Cancro al pancreas, l’allarme dai batteri

Cancro al pancreas, l’allarme dai batteri

21 Aprile 2016 0 Di Pietro Nigro

Cancro al pancreas, sono i batteri della bocca che danno l’allarme se il rischio aumenta; ed aiutano ad avviare subito trattamenti specifici. Lo rivela uno studio della New York University.

Cancro al pancreas, l’allarme arriva dalla bocca

Potrebbero essere certi batteri presenti nella bocca a rivelare se aumenta il rischio di cancro al pancreas, e quindi ad avviare tempestivamente terapie specifiche. A rivelarlo, uno studio condotto dai ricercatori del New York City Langone Medical Center e dal Laura e Isaac Perlmutter Cancer Center che è stato presentato il 19 aprile a New Orleans alla riunione annuale della Associazione americana per la ricerca sul cancro.

E’ notorio che i pazienti affetti da cancro al pancreas sono sensibili alle malattie gengivali, e soffrono di carie e in generale di cattiva salute. Ed è proprio questa vulnerabilità che ha attirato gli studiosi e li ha spinti ad esaminare le relazioni e i collegamenti diretti tra la composizione dei batteri tipici delle malattie orali e il successivo sviluppo del cancro al pancreas, una malattia altrimenti difficile da diagnosticare per tempo e che provoca non meno di 40 mila morti sogni anno solo negli Stati Uniti.

Il nostro studio offre la prima prova diretta che i cambiamenti specifici nel mix microbico della bocca – il microbioma orale – rappresentano un fattore di rischio probabile per il cancro del pancreas, insieme con fattori come l’età avanzata, il sesso maschile, il fumo, la razza afro-americana, e una storia familiare della malattia “, dice l’epidemiologo e ricercatore senior Jiyoung Ahn.

In particolare, i ricercatori hanno scoperto che uomini e donne con presenza di Porphyromonas gingivalis nel microbioma orale hanno anche il 59 per cento di rischi in più di sviluppare il cancro al pancreas rispetto alle persone con microbioma privo del batterio.
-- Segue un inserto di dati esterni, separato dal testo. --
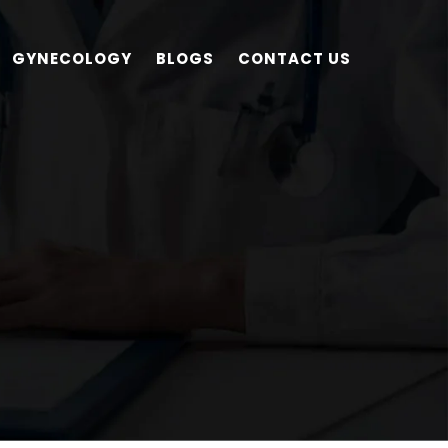
GYNECOLOGY
BLOGS
CONTACT US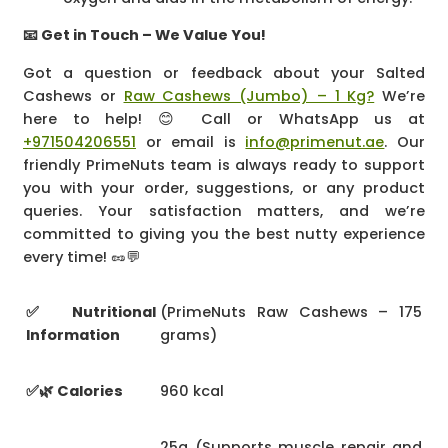
📧 Get in Touch – We Value You!
Got a question or feedback about your Salted
Cashews or
Raw Cashews (Jumbo) – 1 Kg?
We’re
here to help! 😊 Call or WhatsApp us at
+971504206551
or email is
info@primenut.ae
. Our
friendly PrimeNuts team is always ready to support
you with your order, suggestions, or any product
queries. Your satisfaction matters, and we’re
committed to giving you the best nutty experience
every time! 🥜💬
✅ Nutritional
(PrimeNuts Raw Cashews – 175
Information
grams)
✅🌿 Calories
960 kcal
25g (Supports muscle repair and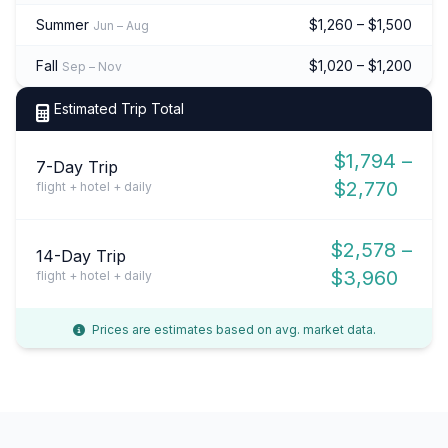
Summer
$1,260 – $1,500
Jun – Aug
Fall
$1,020 – $1,200
Sep – Nov
Estimated Trip Total
$1,794 –
7-Day Trip
$2,770
flight + hotel + daily
$2,578 –
14-Day Trip
$3,960
flight + hotel + daily
Prices are estimates based on avg. market data.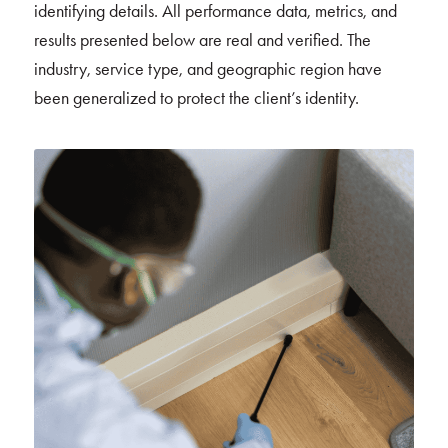
identifying details. All performance data, metrics, and
results presented below are real and verified. The
industry, service type, and geographic region have
been generalized to protect the client’s identity.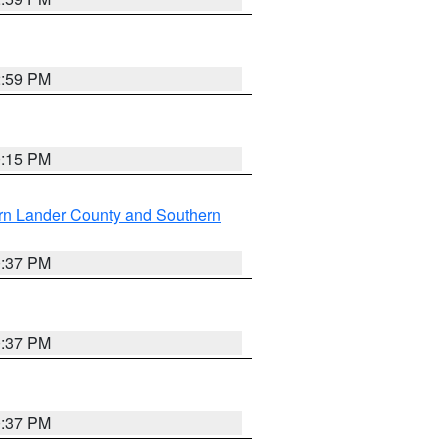
2:59 PM
0:15 PM
rn Lander County and Southern
0:37 PM
0:37 PM
0:37 PM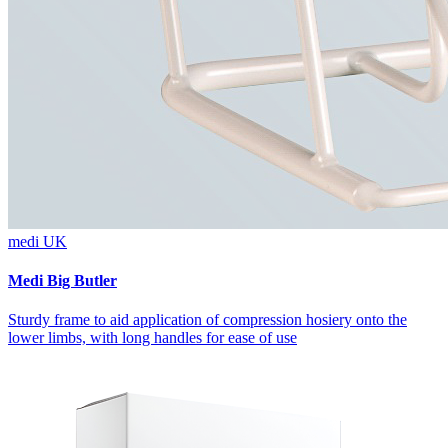
medi UK
Medi Big Butler
Sturdy frame to aid application of compression hosiery onto the
lower limbs, with long handles for ease of use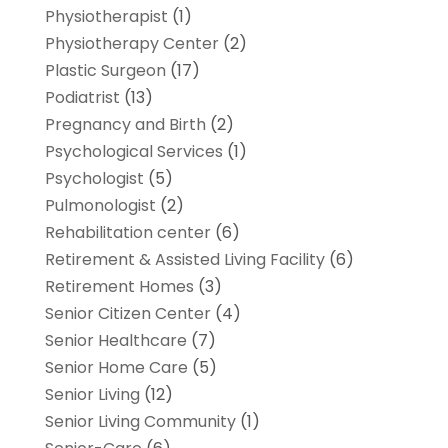
Physiotherapist
(1)
Physiotherapy Center
(2)
Plastic Surgeon
(17)
Podiatrist
(13)
Pregnancy and Birth
(2)
Psychological Services
(1)
Psychologist
(5)
Pulmonologist
(2)
Rehabilitation center
(6)
Retirement & Assisted Living Facility
(6)
Retirement Homes
(3)
Senior Citizen Center
(4)
Senior Healthcare
(7)
Senior Home Care
(5)
Senior Living
(12)
Senior Living Community
(1)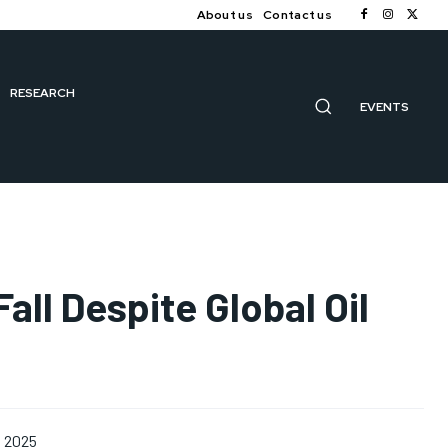
About us
Contact us
RESEARCH
EVENTS
all Despite Global Oil
, 2025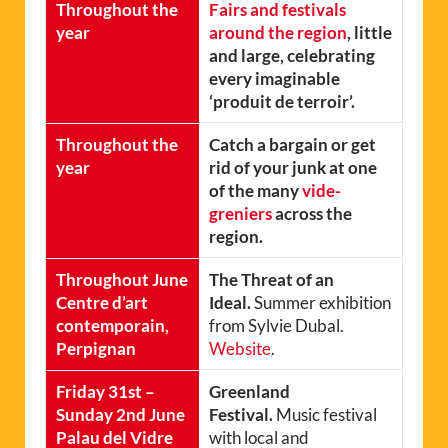
Throughout the
Fairs and festivals
year
around the region
, little
and large, celebrating
every imaginable
‘produit de terroir’.
Throughout the
Catch a bargain or get
year
rid of your junk at one
of the many
vide-
greniers
across the
region.
Throughout June
The Threat of an
Centre d’art
Ideal.
Summer exhibition
contemporain,
from Sylvie Dubal.
Perpignan
Website
.
Friday 31st –
Greenland
Sunday 2nd June
Festival.
Music festival
Palau del Vidre
with local and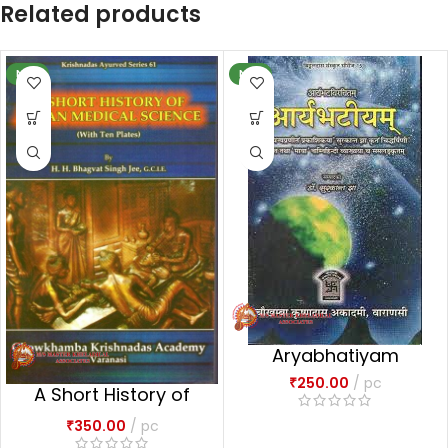
Related products
NEW
NEW
Aryabhatiyam
₹
250.00
pc
A Short History of
Aryan Medical
₹
350.00
pc
Science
Allo stesso modo, i microbiomi orali che contengono actinomycetemcomitans Aggregatibacter hanno almeno il 50 per cento di probabilità in più di sviluppare la malattia.

Il principale responsabile dello studio, il dottore di ricerca Xiaozhou Fan, dice che entrambi i batteri sono stati collegati in passato a malattie come la parodontite o l’infiammazione delle gengive.

Questi cambiamenti batterici del cavo orale potrebbero potenzialmente mostrarci le persone con maggiore rischio di sviluppare il cancro al pancreas”, aggiunge Ahn, professore associato alla New York University Langone e direttore associato di scienze della popolazione al Laura e Isaac Perlmutter Cancer Center.

Per il nuovo studio, i ricercatori hanno confrontato le cariche batteriche in campioni di colluttorio di 361 uomini e donne americani che hanno sviluppato il cancro al pancreas con campioni provenienti da 371 persone con età, sesso e origine etnica simile.

Tutti i soggetti erano inizialmente sani e stavano partecipando a ricerche e studi sul rischio cancro del National Cancer Institute (Nci) e dell’American Cancer Society. I campioni di collutorio sono stati prelevati all’inizio di ogni indagine. E tutti i soggetti sono stati monitorati per il decennio successivo per determinare in quali casi è subentrato effettivamente il cancro.